Unlike yesterday morning, no bears visited today. I love seeing bears but it's good news that he doesn't think that further diligent exploration will yield food from our birdfeeders. However, we have new, ingenious, bear-proof garbage cans that I suspect that the bear will investigate at least once before abandoning our territory for the season.
This morning, our foursome, two humans and two dogs, started with a hybrid bike and run, on a trail that's so sinuous, with sharp hairpin turns through rock gardens, that running it is probably faster than riding it. The trail wends through a pine forest punctuated by a few moist meadows and gulches. It has more views to the east than any other direction.But, we occasionally saw a towering craggy peak, with couloirs still laden with snow, to the southwest.
When I rolled off to ride solo, I continued my quest to get to know the nooks and crannies of our woods by exploring a new part of our pine forest. I tried to follow an almost nonexistent path that faded away numerous times during my exploration. I decided to explore uncharted territory today because I dislike riding mapped trails on the weekends with the swarms of people visiting from the city. So, I've dubbed Saturday as my day for getting lost. I succeeded today.

> _Task brief_: Carry on the account of the morning's bike ride and run, beginning right after its final sentence, "I succeeded today." The records that follow were drawn from a separate source.

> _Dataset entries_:
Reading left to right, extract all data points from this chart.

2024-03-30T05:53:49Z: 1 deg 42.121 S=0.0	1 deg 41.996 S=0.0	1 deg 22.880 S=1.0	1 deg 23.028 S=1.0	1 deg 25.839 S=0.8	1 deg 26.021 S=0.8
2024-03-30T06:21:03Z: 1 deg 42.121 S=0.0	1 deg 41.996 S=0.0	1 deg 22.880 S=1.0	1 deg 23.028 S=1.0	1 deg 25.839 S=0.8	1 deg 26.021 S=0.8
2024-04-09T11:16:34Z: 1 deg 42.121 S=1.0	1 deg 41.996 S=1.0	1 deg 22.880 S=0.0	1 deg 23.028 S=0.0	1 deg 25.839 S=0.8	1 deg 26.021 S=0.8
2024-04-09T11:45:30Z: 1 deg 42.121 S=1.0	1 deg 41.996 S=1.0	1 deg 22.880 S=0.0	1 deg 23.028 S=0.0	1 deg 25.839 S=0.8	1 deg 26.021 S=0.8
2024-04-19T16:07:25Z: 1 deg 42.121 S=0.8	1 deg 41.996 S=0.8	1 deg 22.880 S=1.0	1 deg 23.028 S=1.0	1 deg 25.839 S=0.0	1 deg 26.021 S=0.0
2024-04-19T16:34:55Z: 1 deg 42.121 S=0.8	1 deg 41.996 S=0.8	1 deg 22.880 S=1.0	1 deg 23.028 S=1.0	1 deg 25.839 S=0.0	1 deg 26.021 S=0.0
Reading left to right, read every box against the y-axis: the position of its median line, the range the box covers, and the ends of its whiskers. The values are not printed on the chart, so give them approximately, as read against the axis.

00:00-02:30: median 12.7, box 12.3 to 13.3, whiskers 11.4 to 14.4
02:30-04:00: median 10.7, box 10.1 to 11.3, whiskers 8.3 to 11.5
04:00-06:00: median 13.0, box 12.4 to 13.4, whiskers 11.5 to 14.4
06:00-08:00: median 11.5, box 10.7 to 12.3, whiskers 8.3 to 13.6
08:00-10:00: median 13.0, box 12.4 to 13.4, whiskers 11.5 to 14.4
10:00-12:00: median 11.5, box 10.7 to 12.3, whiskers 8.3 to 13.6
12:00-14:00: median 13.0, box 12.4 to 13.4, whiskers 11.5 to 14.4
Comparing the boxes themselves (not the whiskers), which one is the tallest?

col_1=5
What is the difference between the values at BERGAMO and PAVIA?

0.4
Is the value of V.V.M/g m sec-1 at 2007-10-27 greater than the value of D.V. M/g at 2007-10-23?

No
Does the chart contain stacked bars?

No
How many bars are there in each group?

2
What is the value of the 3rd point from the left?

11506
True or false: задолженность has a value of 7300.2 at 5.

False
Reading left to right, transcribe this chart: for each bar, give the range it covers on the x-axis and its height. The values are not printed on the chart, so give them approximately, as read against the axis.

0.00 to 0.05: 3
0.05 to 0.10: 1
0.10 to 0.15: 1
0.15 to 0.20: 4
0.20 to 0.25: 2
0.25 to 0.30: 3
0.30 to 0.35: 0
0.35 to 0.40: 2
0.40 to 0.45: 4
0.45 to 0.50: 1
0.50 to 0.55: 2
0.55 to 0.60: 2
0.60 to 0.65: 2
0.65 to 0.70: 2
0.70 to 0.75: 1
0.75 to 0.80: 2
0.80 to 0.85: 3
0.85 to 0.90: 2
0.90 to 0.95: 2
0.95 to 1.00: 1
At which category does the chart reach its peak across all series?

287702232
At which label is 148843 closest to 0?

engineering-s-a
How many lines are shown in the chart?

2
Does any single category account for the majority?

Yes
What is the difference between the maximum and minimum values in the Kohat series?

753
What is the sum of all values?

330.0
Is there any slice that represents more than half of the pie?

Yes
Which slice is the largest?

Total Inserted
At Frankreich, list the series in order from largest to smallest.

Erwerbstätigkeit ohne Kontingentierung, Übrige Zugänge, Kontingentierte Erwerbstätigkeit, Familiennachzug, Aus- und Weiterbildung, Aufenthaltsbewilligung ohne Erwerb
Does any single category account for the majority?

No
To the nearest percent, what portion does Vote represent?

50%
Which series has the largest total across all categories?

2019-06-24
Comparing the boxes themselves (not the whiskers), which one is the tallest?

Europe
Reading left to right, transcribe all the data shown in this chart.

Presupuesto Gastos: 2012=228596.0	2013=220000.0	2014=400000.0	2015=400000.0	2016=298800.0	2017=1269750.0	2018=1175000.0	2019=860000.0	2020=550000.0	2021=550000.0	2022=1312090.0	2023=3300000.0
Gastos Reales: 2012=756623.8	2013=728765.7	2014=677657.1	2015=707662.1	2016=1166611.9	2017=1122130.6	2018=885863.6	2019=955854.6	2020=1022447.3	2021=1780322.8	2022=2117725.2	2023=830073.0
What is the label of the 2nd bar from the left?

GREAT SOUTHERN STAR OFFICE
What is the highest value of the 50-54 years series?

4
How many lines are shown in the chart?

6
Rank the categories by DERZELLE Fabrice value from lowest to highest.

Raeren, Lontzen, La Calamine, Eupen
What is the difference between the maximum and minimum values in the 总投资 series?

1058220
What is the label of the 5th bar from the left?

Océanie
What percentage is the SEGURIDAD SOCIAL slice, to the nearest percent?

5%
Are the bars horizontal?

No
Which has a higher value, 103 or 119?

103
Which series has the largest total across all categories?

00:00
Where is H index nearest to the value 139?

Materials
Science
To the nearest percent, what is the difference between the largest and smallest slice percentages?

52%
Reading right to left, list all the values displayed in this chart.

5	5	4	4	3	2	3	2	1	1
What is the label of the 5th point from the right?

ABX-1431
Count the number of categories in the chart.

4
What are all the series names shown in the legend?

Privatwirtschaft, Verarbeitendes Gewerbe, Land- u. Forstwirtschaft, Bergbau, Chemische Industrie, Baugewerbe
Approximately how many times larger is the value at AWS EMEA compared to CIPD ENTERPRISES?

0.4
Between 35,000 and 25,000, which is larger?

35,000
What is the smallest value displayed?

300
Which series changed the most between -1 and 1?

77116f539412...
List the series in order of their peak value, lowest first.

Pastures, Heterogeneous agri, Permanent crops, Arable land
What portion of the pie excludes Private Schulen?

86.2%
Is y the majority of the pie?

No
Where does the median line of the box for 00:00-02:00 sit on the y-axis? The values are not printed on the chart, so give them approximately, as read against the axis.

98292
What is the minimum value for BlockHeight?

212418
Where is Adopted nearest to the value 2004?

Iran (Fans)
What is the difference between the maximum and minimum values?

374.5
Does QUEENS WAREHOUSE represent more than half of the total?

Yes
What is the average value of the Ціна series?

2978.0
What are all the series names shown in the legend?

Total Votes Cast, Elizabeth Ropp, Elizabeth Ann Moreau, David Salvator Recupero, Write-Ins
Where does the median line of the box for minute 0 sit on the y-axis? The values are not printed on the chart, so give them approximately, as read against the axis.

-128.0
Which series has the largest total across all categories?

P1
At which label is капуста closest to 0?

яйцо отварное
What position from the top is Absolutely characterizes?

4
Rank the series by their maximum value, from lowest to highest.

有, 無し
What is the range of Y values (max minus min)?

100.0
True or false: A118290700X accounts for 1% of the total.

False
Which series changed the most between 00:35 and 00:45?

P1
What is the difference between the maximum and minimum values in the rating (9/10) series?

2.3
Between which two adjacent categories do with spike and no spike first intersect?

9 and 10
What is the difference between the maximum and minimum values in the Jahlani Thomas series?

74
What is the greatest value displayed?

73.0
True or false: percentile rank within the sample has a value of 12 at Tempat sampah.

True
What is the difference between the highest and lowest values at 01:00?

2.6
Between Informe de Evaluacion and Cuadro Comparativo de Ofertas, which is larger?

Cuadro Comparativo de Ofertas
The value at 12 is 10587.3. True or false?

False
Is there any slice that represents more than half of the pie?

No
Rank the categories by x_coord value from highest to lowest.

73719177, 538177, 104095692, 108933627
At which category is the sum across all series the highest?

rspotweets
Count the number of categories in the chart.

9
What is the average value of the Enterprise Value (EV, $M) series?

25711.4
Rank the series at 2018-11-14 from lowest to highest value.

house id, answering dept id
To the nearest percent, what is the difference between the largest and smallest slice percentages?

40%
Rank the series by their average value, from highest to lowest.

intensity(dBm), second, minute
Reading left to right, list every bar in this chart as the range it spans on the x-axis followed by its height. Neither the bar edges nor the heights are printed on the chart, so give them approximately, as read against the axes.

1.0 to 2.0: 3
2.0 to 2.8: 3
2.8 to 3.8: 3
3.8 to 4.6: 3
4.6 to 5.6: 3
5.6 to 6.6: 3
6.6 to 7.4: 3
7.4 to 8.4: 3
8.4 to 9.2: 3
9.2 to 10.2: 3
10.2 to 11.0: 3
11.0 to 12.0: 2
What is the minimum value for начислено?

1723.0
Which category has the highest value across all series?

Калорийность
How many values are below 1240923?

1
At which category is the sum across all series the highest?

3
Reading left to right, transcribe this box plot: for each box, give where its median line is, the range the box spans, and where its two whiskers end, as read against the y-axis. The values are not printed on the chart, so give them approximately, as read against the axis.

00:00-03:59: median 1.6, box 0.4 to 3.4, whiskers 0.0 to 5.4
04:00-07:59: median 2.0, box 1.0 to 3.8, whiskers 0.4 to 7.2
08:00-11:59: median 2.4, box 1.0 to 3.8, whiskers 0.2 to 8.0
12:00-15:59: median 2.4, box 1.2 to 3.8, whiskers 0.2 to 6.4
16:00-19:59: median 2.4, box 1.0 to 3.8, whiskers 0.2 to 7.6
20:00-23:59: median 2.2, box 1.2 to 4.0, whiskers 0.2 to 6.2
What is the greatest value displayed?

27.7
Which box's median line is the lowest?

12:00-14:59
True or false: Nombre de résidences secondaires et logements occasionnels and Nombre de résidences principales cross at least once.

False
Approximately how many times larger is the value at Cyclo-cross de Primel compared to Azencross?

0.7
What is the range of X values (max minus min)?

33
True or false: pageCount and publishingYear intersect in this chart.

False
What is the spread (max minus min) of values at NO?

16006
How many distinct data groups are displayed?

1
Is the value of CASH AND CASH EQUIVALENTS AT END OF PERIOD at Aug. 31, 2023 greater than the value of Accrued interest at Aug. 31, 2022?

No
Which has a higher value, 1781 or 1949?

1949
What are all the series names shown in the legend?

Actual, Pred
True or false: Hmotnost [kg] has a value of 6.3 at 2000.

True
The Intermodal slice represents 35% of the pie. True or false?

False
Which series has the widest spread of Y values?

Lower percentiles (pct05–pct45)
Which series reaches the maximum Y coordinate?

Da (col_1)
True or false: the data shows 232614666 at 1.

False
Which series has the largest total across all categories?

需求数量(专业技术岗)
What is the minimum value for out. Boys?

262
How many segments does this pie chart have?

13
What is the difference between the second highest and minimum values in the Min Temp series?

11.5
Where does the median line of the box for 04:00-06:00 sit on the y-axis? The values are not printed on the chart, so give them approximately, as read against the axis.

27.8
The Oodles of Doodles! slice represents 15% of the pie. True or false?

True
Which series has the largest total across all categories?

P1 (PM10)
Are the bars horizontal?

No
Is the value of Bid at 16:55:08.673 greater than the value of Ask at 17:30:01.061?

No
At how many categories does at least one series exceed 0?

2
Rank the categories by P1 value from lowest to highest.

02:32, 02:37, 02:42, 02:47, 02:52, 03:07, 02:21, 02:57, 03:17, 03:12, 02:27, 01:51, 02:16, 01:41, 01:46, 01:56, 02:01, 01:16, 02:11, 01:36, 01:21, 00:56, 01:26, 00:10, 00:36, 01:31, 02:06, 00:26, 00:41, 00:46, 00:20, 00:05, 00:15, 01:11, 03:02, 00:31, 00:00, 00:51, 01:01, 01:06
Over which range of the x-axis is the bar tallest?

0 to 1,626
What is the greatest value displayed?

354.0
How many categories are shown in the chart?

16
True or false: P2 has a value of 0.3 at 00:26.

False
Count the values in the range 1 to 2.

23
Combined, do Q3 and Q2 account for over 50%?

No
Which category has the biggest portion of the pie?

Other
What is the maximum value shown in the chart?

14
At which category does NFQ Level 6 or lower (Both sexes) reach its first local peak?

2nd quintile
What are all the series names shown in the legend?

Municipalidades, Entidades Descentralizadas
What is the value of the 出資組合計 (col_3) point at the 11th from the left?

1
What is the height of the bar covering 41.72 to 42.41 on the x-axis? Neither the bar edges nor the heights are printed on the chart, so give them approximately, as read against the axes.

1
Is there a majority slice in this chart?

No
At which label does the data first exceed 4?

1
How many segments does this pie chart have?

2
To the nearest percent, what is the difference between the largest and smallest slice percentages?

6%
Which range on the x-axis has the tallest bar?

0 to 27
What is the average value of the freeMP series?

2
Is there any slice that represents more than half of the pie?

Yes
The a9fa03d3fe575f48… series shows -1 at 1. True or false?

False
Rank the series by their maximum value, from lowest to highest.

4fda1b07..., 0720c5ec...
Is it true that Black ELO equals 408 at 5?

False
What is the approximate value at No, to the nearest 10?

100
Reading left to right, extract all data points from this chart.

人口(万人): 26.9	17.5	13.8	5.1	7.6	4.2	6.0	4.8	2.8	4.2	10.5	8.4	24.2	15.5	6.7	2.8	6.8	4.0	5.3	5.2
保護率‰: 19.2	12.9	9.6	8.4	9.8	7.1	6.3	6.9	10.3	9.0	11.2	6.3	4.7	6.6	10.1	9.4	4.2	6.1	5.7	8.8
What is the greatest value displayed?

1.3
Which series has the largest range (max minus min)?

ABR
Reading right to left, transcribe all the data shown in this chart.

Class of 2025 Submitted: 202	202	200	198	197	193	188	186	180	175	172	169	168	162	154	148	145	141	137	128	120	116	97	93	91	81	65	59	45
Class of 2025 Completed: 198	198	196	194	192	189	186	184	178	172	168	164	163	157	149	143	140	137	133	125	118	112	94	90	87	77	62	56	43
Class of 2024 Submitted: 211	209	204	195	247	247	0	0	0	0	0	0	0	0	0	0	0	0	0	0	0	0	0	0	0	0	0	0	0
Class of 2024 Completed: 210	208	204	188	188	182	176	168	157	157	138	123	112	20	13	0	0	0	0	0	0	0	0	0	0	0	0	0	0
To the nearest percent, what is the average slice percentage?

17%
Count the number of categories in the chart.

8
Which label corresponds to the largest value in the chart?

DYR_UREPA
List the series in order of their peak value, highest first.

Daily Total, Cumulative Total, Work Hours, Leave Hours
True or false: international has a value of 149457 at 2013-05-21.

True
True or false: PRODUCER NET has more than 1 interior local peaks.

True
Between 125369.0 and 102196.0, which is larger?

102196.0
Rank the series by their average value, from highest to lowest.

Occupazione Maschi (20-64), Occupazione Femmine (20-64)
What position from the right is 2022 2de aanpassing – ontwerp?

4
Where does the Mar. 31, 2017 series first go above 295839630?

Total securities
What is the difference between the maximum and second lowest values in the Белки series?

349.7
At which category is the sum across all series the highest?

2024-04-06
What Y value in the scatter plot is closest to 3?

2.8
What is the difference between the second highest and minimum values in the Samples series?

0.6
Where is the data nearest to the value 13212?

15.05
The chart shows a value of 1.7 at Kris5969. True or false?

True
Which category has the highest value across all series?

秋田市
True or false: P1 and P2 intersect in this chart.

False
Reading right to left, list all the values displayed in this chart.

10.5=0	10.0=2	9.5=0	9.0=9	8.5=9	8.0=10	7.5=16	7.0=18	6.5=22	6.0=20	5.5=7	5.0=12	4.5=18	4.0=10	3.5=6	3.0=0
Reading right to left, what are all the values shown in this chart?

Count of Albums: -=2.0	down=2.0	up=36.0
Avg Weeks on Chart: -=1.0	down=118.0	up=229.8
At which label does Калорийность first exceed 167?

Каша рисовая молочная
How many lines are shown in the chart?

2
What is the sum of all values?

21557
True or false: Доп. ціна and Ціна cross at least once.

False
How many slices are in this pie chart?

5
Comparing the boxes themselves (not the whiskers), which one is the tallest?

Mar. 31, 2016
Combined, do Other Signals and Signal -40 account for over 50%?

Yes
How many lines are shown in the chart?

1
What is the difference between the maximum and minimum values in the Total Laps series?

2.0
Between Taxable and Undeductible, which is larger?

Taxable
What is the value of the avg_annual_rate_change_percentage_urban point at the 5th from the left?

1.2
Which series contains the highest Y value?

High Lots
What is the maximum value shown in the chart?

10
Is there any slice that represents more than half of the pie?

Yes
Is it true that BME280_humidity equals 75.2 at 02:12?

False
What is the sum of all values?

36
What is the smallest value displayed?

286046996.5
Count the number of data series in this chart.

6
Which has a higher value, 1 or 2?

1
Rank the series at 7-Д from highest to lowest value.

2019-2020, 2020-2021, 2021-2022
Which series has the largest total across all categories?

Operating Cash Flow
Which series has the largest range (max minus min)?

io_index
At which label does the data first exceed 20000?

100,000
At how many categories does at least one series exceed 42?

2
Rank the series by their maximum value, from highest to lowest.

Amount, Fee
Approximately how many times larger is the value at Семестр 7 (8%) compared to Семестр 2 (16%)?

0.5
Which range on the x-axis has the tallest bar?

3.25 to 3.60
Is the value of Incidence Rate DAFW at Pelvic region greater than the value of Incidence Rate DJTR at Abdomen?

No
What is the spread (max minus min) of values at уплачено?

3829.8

> _Output_:
Someone has been working on the faint path that I followed and constructed an amusing stick tunnel.The master trail-builder also used a unique trail marker, an elk pelvis and spine, which he balanced upright, pretending that it was a human spine.Most of the trail winds along a tortuous path through dense pine forest, with trees so closely spaced that my handlebars barely scrape between them. This habitat doesn't support many wildflowers. But, the golden yellow Heart-leaved Arnica (Arnica cordifolia) flowers flourished in the deep forest and stood out like jewels in the darkness.Arnica is a 'composite flower' combining outer 'ray' flowers and inner 'disk' flowers. If you look closely, the inner disk flowers look like a sea of miniaturized classic flowers.From the side, the pistils of the inner disk flowers, which need pollen deposited in them by insects or birds for a seed to develop, protrude like golden spikes.As I spun along after investigating the sun-bathed Arnica, the trail occasionally emerged into meadows where lush shrubs and trees lined small streams. From the meadows, I could see the mountains, providing this easily lost mountain biker with a point of reference. I have no sense of direction so I always imagine the headline "Local mountain biker lost and starves to death within a mile of her home". Imagine how embarrassing that would be! Thank goodness for our towering mountains that keep me vaguely oriented.
I also climbed a few boulder piles to peek at the mountains which never cease to be gorgeous to me.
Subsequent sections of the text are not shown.